I eventually took a job in venture capital, and while sitting in a conference room on the top of the tallest building in Tel Aviv, negotiating a deal with a big group of Swedes, Chinese and Israelis, my phone rang from a friend traveling abroad. “I’m in Laos and just pulled a body out of a river - I don’t know if he is alive or dead, but I do know that he is Israeli, as I met him briefly in a restaurant last night.” I excused myself from the meeting, and activated my network to begin what would be a nonstop, 24 hour mission. I also called a representative of Yanai Rimon's family and told him that if they wanted to see how a search and rescue operation works, they could shadow us.
Within minutes, we brought top medical professionals on the line to guide my friend through triage and deliver the patient safely to the best medical facility, which was far below our minimum standard of care.

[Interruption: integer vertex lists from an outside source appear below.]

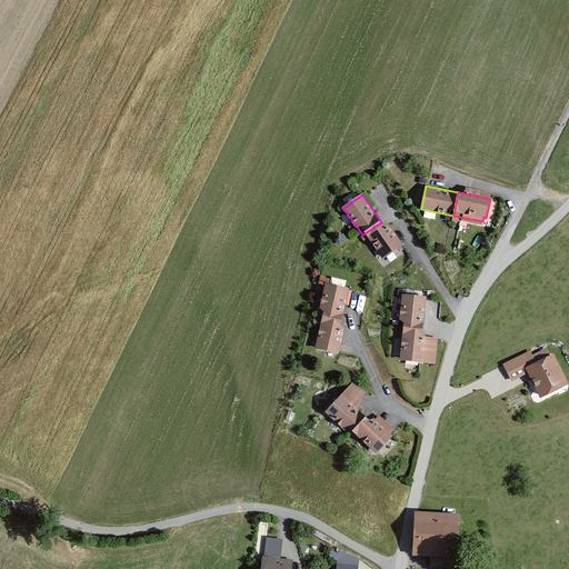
[(381,222),(365,233),(383,259),(402,246),(387,225),(382,225),(381,222)]
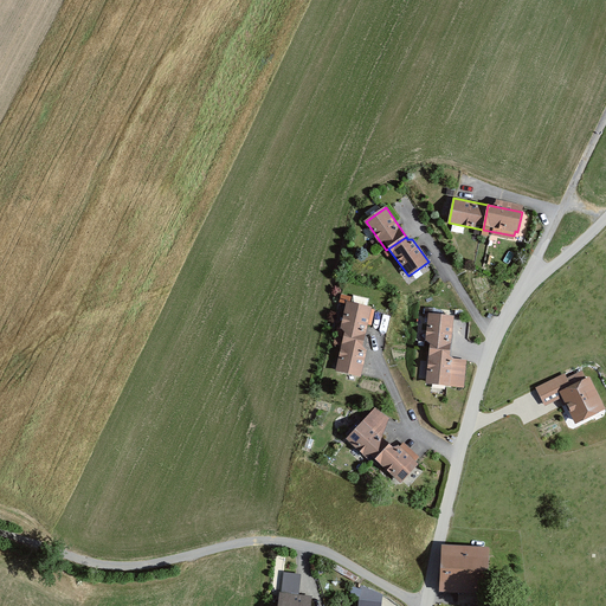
[(372,308),(347,302),(341,327),(345,330),(343,335),(363,341),(372,308)]
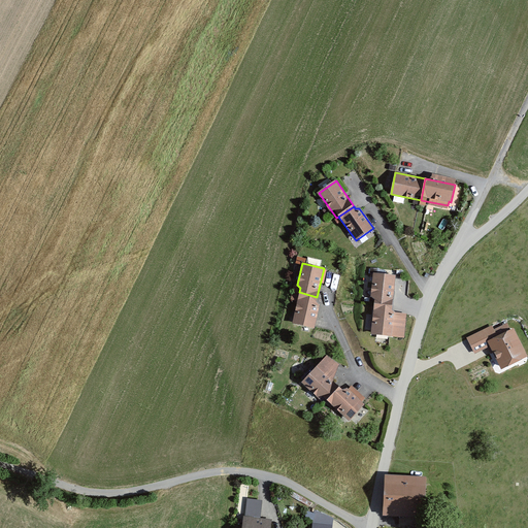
[(395,275),(373,273),(371,296),(374,299),(374,303),(393,304),(395,275)]
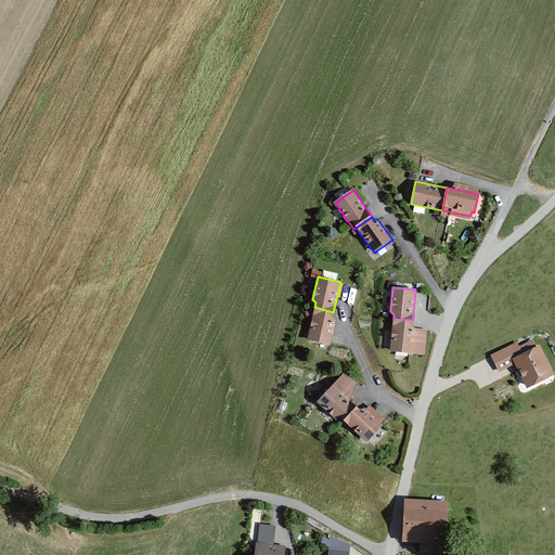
[(333,312),(314,307),(308,339),(331,344),(336,320),(332,317),(333,312)]
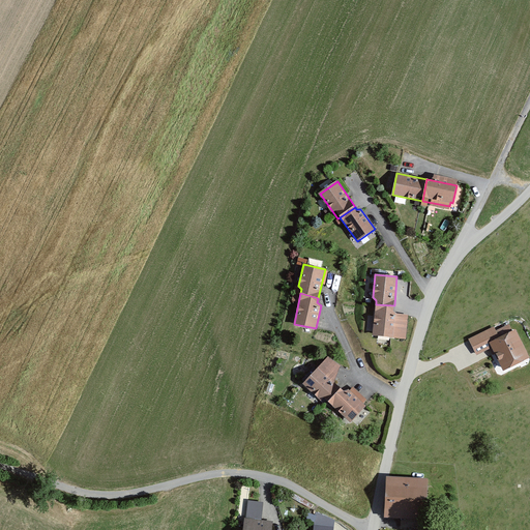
[(394,305),(376,304),(373,335),(406,339),(408,316),(396,315),(394,313),(394,305)]
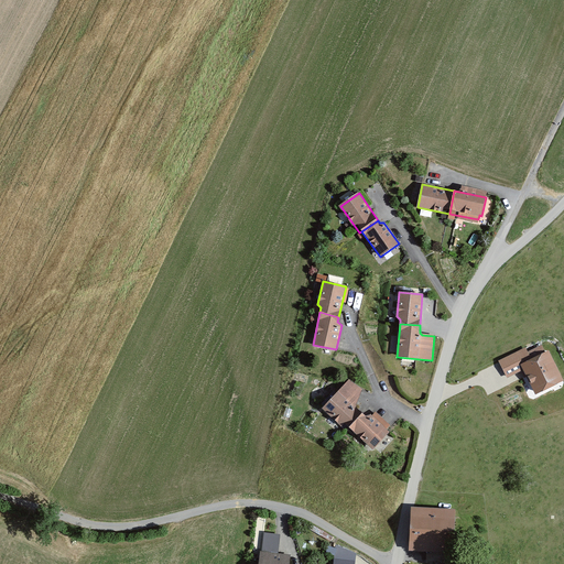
[(563,388),(563,387),(543,339),(495,360),(503,381),(523,372),(537,401),(563,388)]
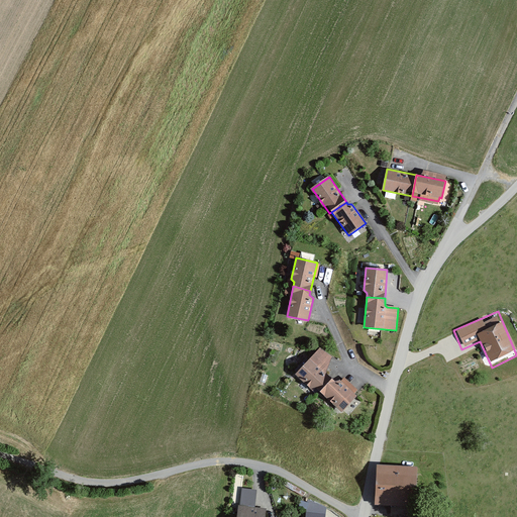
[(320,347),(296,375),(312,391),(316,387),(321,392),(331,379),(326,372),(331,355),(320,347)]
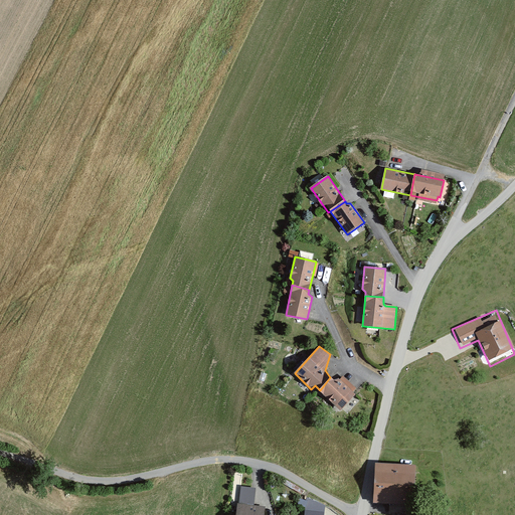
[(330,377),(320,390),(341,409),(355,394),(338,379),(334,380),(330,377)]
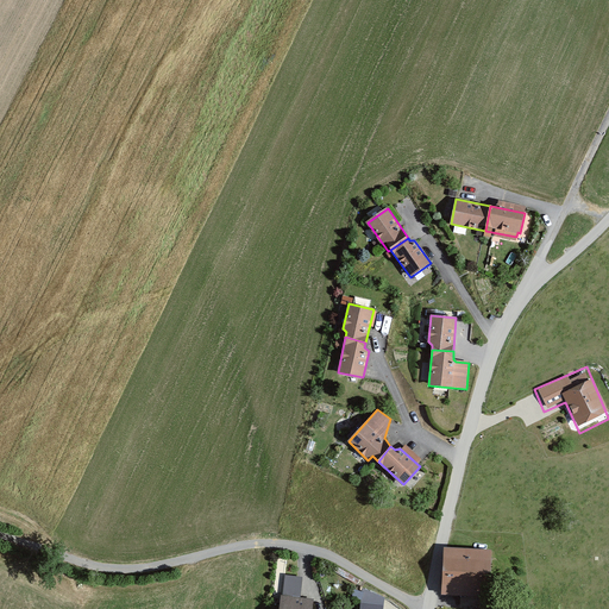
[(490,551),(446,550),(445,594),(489,595),(490,551)]
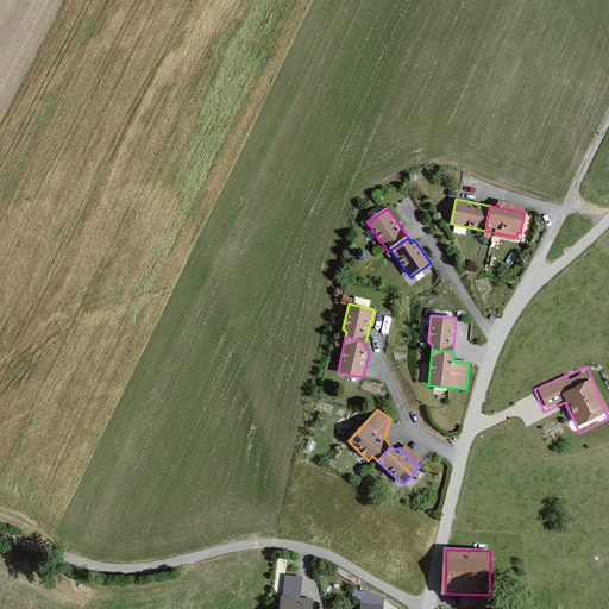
[(312,608),(313,600),(282,596),(280,608),(312,608)]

We ascertained from bystanders that the patient had landed badly after recreationally jumping off a bridge into a river, and he suffered from extreme internal bleeding and potential brain damage. Against all odds, we arranged for immediate exfiltration to Thailand in an airplane ambulance with special cabin pressure controls needed for critical conditions like this, and ultimately saved his life and set him on a path to a full recovery. With Zoro’s training, I was able to manage a vast set of people while maintaining total focus and composure better than I ever had before.
After this mission, Yanai Rimon’s family seeded the establishment of what has become Haverim Mehalzim, a global search and rescue team that has executed over 80 missions in 20 countries over the past few years, with a nearly perfect success rate safely returning Israelis home. Now, when I tell my mom the stories of our operations, she accepts that I did not pursue a career in law (though she is still proud that I passed the bar exam).